You would really think that after an adventurous trip last weekend, I’d have smooth sailing this weekend. Not so! To begin with, I didn’t really leave Oxford on time to get to the Memphis airport. I thought it took an hour…it takes about an hour twenty. So I start the trip off running late. No biggie, I’ve got last week’s experience under my belt and actually breeze through security. Looking good so far.

Flight to Cincinnati goes on schedule and I move to my connection flight and stand in line. While standing in line, I hear an announcement looking for 20 volunteers headed to Philadelphia to get another flight. Warning bells go off. When I reach the counter, the lady tells me that I don’t have a seat on the plane. It seems the 70-seater plane has turned into a 50-seater and 20 folks suddenly do not have seats. I was one of the lucky 20.

So, I’m told the next available flight out of Cincy is 3:00…I was supposed to arrive at 12:45, now the earliest possible would be around 5:30. Very frustrating. And, had it not been for what happened next, I would have been writing here to suggest you avoid this airline as much as possible. BUT, the Delta representative paged me to the counter and made my unpleasant situation a little less unpleasant. They gave me a voucher for lunch AND for a future flight. So while I missed half a day in Philadelphia, I get to fly somewhere else at a later date…and likely have a similar experience.

Friday night I met Lloyd Wagner and his wife. Lloyd is one of the Elfin Writers and is doing some cool research on the ghosts at Gettysburg. I’m sure there are a few things that I’ll need to eventually set him straight on—especially on the subject of Yankees and Abe Lincoln, but I liked hearing about some of the non-comic work that he is doing. I also met Ratna’s son, Robin, who, after being a little shy at first, really seemed to open up and have a good time.

Saturday was the big day of the Convention and I actually enjoyed walking the Con-floor with Ratna, looking at the various methods of marketing and the wide range of product. I will say, not having really read mainstream comics in almost 10 years, I was surprised to find how similar it all looked; even the superhero books not produced by Marvel and DC. It all looks alike!

While there, I had the opportunity to meet some other folks who’ve worked on Elfin projects, including Andrew Harrar, Lewis Helfand and Tony DiGerolamo. I also had the opportunity to bump into (some briefer than others), several pals from days past: Ken Branch, Dan Nakrosis, Jimmy Palmiotti, Tom Romano, Rodney Ramos and Billy Tucci. They were pretty much like you would expect them to be 10 years later…a little heavier, a few more wrinkles and either a little greyer or less hair—some both!

It’s a little spooky walking during the evening hours, especially for a Southern boy feeling very out of place in the big city. I have been amazed to see Philly so busy—people are going to and fro in all sorts of directions.
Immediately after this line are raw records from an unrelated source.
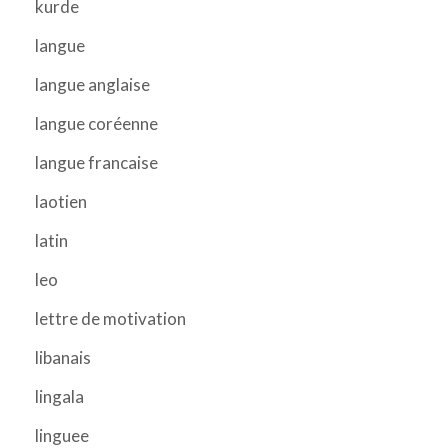
kurde
langue
langue anglaise
langue coréenne
langue francaise
laotien
latin
leo
lettre de motivation
libanais
lingala
linguee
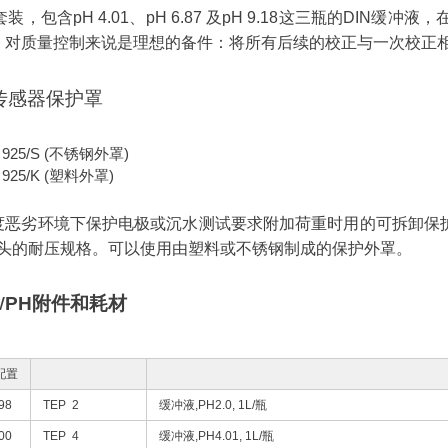
套装，包含pH 4.01、pH 6.87 及pH 9.18这三瓶的DIN缓冲
。对质量控制来说是理想的备件：将所有后续的校正与一次校正
S传感器保护罩
 925/S (不锈钢外罩)
 925/K (塑料外罩)
恶劣环境下保护电极或沉水测试要求附加荷重时用的可拆卸保护外罩，可提高S
探头的耐压规格。可以使用由塑料或不锈钢制成的保护外罩。
W
PH附件和耗材
配置
98
TEP 2
缓冲液,PH2.0, 1L/瓶
00
TEP 4
缓冲液,PH4.01, 1L/瓶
Granted, I have no idea where they’re going, but they’re a whole bunch of them going somewhere. Not only that, I’d have problems driving here. The cars are all so very close to one another—I’d be hitting pedestrians right and left just trying to steer clear of all the cars that look like they’re about to side-swipe me!

Sunday, Howard Mackie joined us and we continued to discuss things like royalties, contracts and story process. We did not go in circles around Philly! But, we did get a lot accomplished and so it is exciting to move forward. Of course, I have a stack of scripts just waiting for me to read!

As I write this, I’m still in the hotel room in Philadelphia. I have no clue what my flight back will be like. I will likely end up going through North Dakota just to get home to Mississippi.